Wie muss man sich das vorstellen, mit dem älteren Bruder knallhart auf der Strecke zu kämpfen? Ein Albtraum für alle Eltern …
Ja klar, wir waren Brüder – aber eben auch Rivalen. Es gab den einen oder anderen harten Moment. Ich erinnere mich zum Beispiel an ein Rennen in Barcelona. Da hat er mich absichtlich blockiert, um Ferrari-Teamkollege Barrichello durchzulassen. Da war ich sauer. Wir haben drüber geredet, dann zusammen ein Bier getrunken. Dann war die Sache erledigt. So haben wir das immer gemacht. Eine Sache blieb nie lange hängen. Was die Eltern betrifft: Mein Vater sagte mir: „Ralf, bitte tu mir den Gefallen und lerne Koch. Das mit dem großen Motorsport ist schwierig, besonders für zwei.“ Ich kann ihn heute voll verstehen. Und ein bisschen Koch bin ich ja auch geworden – ich koche leidenschaftlich gern. Grundsätzlich sehe ich heute sowieso im Rückspiegel vieles anders als damals.
Ein Beispiel?
1998 in Spa war ich extrem ärgerlich, weil mein damaliger Teamchef Eddie Jordan von mir verlangte, hinter meinem Teamkollegen Damon Hill zu bleiben – obwohl ich schneller war und hätte gewinnen können. Heute verstehe ich ihn. Aus Sicht des Teamchefs war es die richtige Entscheidung. Damals hatte das Team noch keinen Sieg auf dem Konto. Da darf man keinen harten Kampf zwischen seinen beiden Piloten riskieren.
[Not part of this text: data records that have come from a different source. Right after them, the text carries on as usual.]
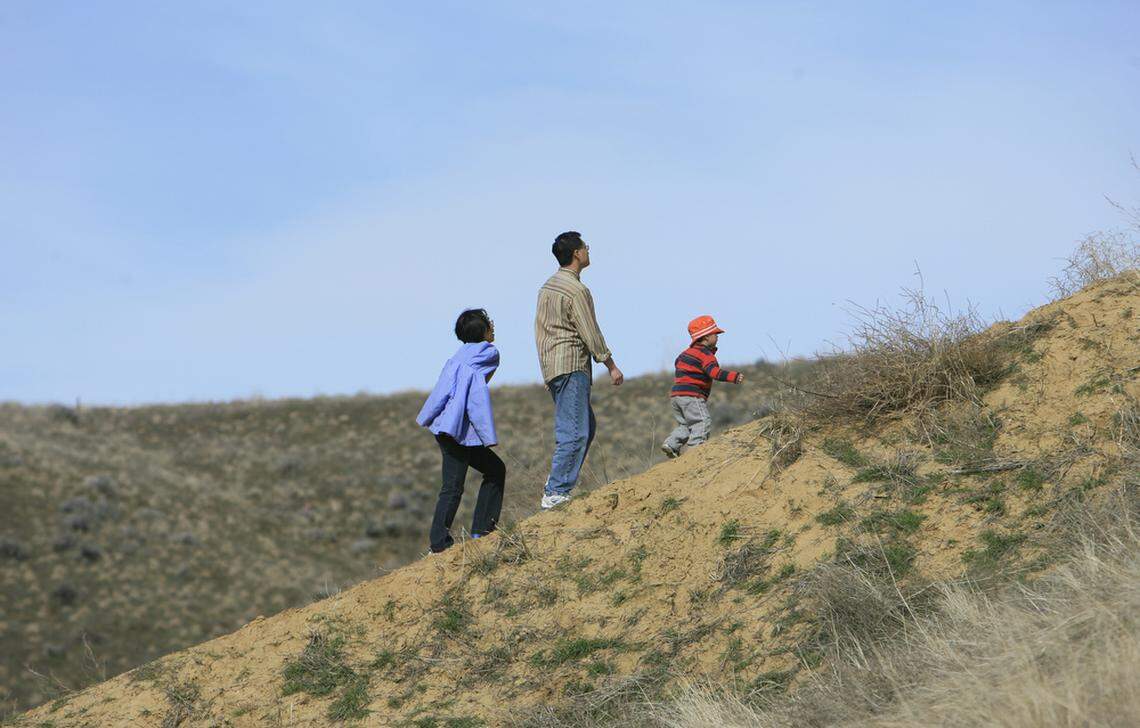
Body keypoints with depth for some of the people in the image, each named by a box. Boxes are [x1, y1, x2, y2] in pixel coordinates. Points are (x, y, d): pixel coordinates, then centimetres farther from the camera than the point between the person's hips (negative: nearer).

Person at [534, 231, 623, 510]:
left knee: (587, 426, 15)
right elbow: (590, 333, -13)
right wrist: (611, 365, -4)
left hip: (550, 365, 10)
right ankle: (556, 493, -13)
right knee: (575, 432, -10)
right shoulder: (576, 290, -13)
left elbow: (540, 329, 20)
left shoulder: (548, 286, 16)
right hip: (571, 365, -10)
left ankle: (557, 483, 11)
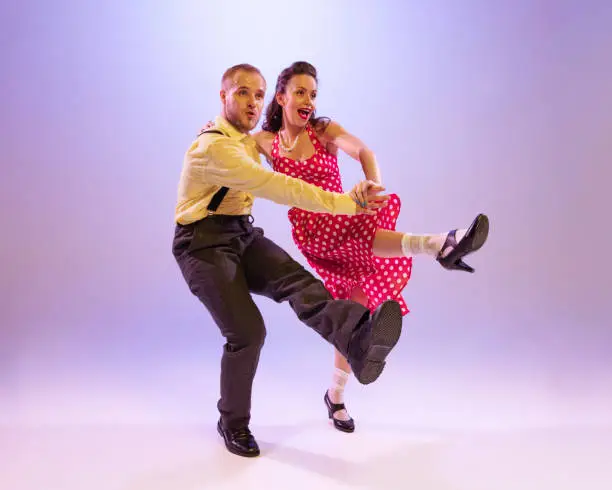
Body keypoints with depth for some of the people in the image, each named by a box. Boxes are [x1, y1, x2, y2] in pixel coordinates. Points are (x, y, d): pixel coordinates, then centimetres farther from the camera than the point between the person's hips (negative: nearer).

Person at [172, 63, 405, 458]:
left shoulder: (248, 140, 10)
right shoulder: (215, 147, -21)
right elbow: (276, 187, -30)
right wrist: (347, 203, -32)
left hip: (243, 236, 7)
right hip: (204, 245, -7)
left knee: (296, 280, -23)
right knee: (247, 333, -17)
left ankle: (359, 343, -48)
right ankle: (233, 422, 8)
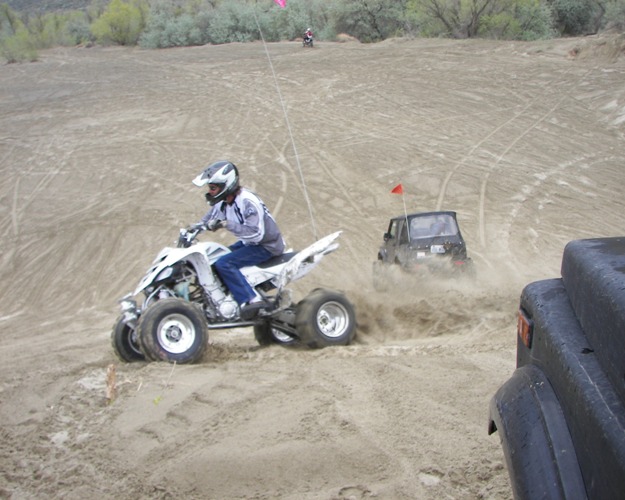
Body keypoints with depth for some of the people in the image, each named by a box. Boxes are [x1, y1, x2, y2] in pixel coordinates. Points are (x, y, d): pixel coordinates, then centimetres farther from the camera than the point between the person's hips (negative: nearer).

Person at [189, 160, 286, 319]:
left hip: (266, 246, -10)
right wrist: (191, 229, -2)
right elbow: (208, 220, 15)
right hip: (248, 243, 10)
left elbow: (256, 233, -34)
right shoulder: (223, 202, 1)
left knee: (224, 264, -25)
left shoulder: (248, 202, -26)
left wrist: (226, 224, -38)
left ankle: (251, 300, -28)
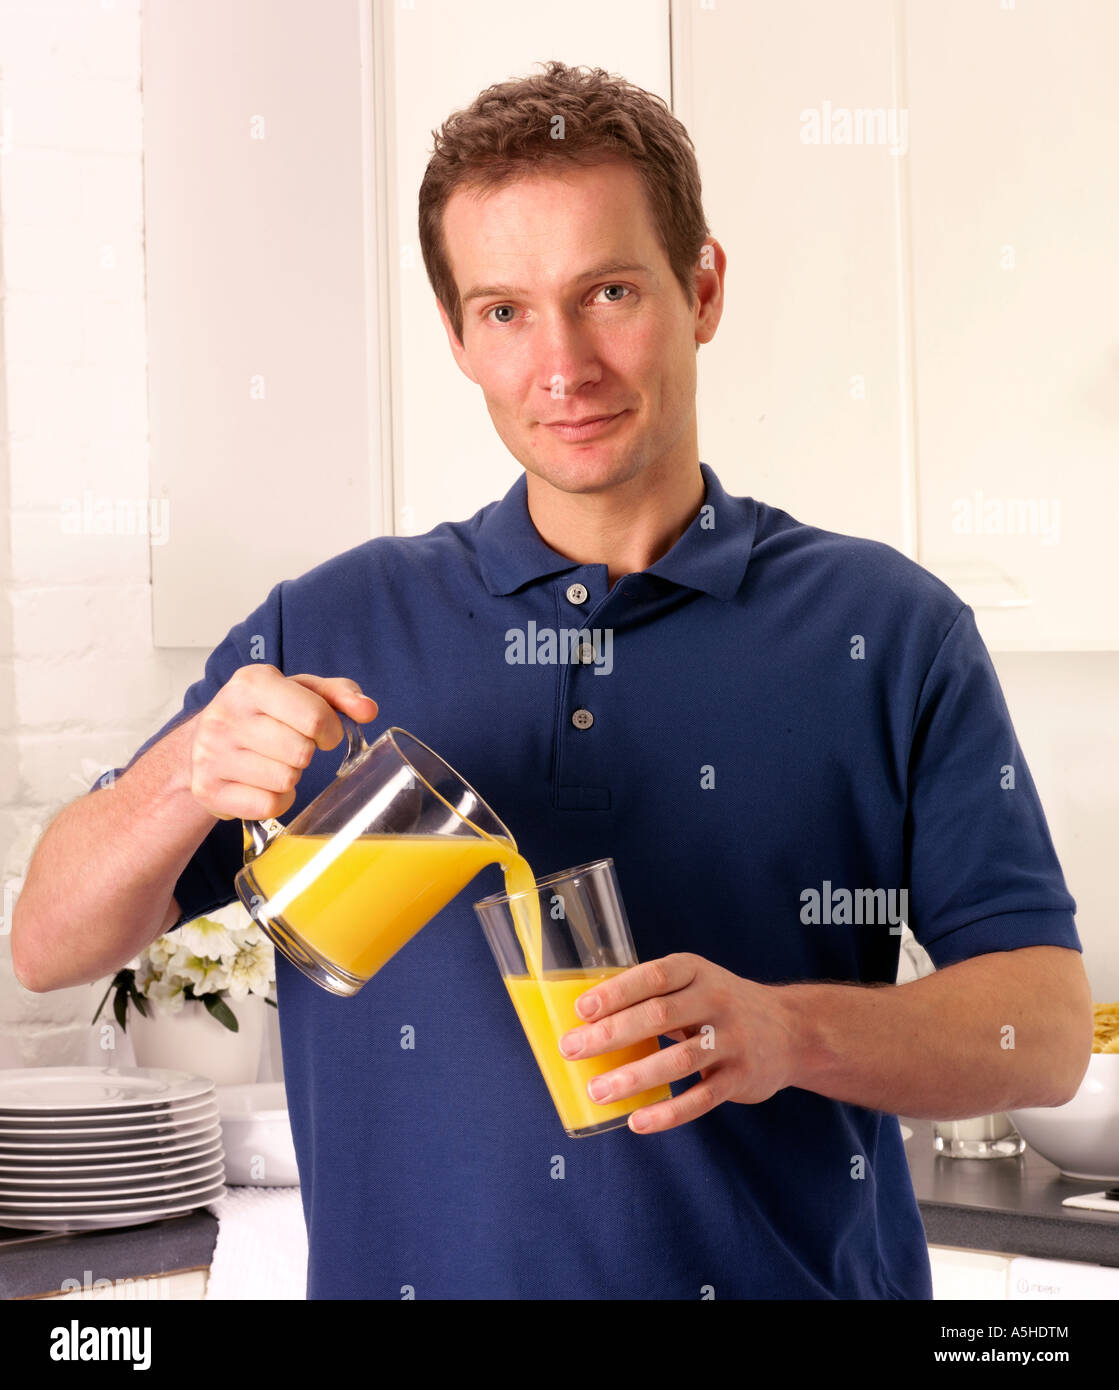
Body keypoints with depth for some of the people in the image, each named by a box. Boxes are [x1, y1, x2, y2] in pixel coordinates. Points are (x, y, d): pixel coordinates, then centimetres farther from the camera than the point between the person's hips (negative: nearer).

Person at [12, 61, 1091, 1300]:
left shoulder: (887, 629, 2)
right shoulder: (329, 629, 7)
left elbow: (1046, 1024, 0)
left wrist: (788, 1031, -18)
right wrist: (190, 780, -14)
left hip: (793, 1275, 0)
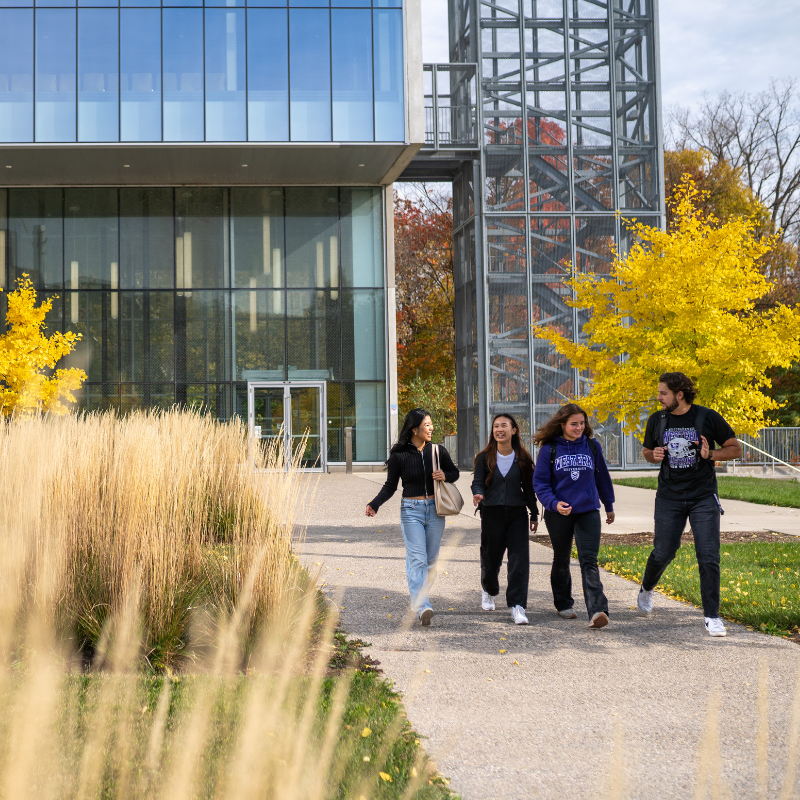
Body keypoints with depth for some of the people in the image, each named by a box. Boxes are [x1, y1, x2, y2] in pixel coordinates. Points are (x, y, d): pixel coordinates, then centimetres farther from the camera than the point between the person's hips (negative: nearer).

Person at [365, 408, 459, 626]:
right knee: (417, 559, -13)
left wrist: (445, 476, -8)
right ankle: (423, 607, -22)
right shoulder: (399, 455, -5)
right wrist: (374, 504, -13)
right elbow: (390, 486, 2)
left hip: (434, 510, 4)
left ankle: (418, 598, 23)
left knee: (431, 559, 7)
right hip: (411, 511, -4)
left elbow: (454, 472, 16)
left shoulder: (437, 451, 4)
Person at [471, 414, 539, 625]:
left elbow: (528, 487, 10)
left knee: (519, 558, -10)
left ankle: (517, 606, -11)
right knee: (491, 557, 9)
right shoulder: (485, 457, 2)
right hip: (492, 513, 0)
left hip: (517, 513, 0)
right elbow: (477, 482, -3)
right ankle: (488, 591, 39)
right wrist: (478, 494, -26)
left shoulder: (522, 458, 4)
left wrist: (534, 513, 12)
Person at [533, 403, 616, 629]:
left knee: (589, 560, -11)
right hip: (559, 513, 0)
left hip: (588, 511, 0)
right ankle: (563, 604, 31)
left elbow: (602, 477, 14)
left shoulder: (592, 446, 2)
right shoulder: (549, 449, -5)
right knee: (561, 560, 14)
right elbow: (539, 482, -4)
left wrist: (609, 506, 22)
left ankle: (597, 611, -21)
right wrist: (554, 503, -20)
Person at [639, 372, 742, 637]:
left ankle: (711, 616, 2)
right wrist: (655, 455, -7)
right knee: (663, 552, 5)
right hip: (669, 498, 2)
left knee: (708, 556, -8)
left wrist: (711, 454, -18)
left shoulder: (708, 417, -7)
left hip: (703, 497, -2)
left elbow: (735, 449, 1)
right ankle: (646, 588, 37)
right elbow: (647, 452, 17)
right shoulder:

Was sind familiär gesehen die positivsten Erinnerungen?
Spontan fällt mir da unser „Doppelsieg“ in Montreal ein. Michael auf Eins, ich auf Zwei. Das war ein besonderer Moment. Aber auch das Podium in Spa 2001. Solche Erinnerungen bleiben. Auch wenn es insgesamt vielleicht zu wenige Siege waren – ich habe sie erlebt. Und das kann mir keiner nehmen.
Wie haben Sie das Formel-1-Debüt Ihres Bruders 1991 in Spa erlebt?
Auf der Kartbahn. Wir hatten ja zu der Zeit einen Imbiss in Kerpen, meine Mutter stand hinter der Theke, der Betrieb lief ganz normal weiter. Ich habe mir den Start sicherlich angesehen, aber vielleicht musste ich dann auch gerade wieder irgendwo helfen. Mein Vater hatte, da bin ich mir ziemlich sicher, keine Zeit, den Start zu sehen – der war hinten an der Leihkartstrecke beschäftigt. Das war eben unser Alltag. Aber im Nachhinein war klar: Dieser Tag hat alles verändert. Das war nicht nur ein Meilenstein für Michael, sondern für den gesamten deutschen Motorsport.
Heute ist Ihr Sohn David professioneller Rennfahrer. Er macht sich gerade einen Namen im GT-Sport, wurde gerade Gesamt-Vierter beim 24-Stunden-Klassiker am Nürburgring, gewann seine Klasse. Wie gehen Sie mit der Karriere Ihres Sohnes um?
Am Anfang war ich eher besorgt als begeistert. Heute bin ich stolz auf ihn und habe ein gutes Gefühl. Er ist seinen Weg gegangen – und wird ihn auch in Zukunft gehen.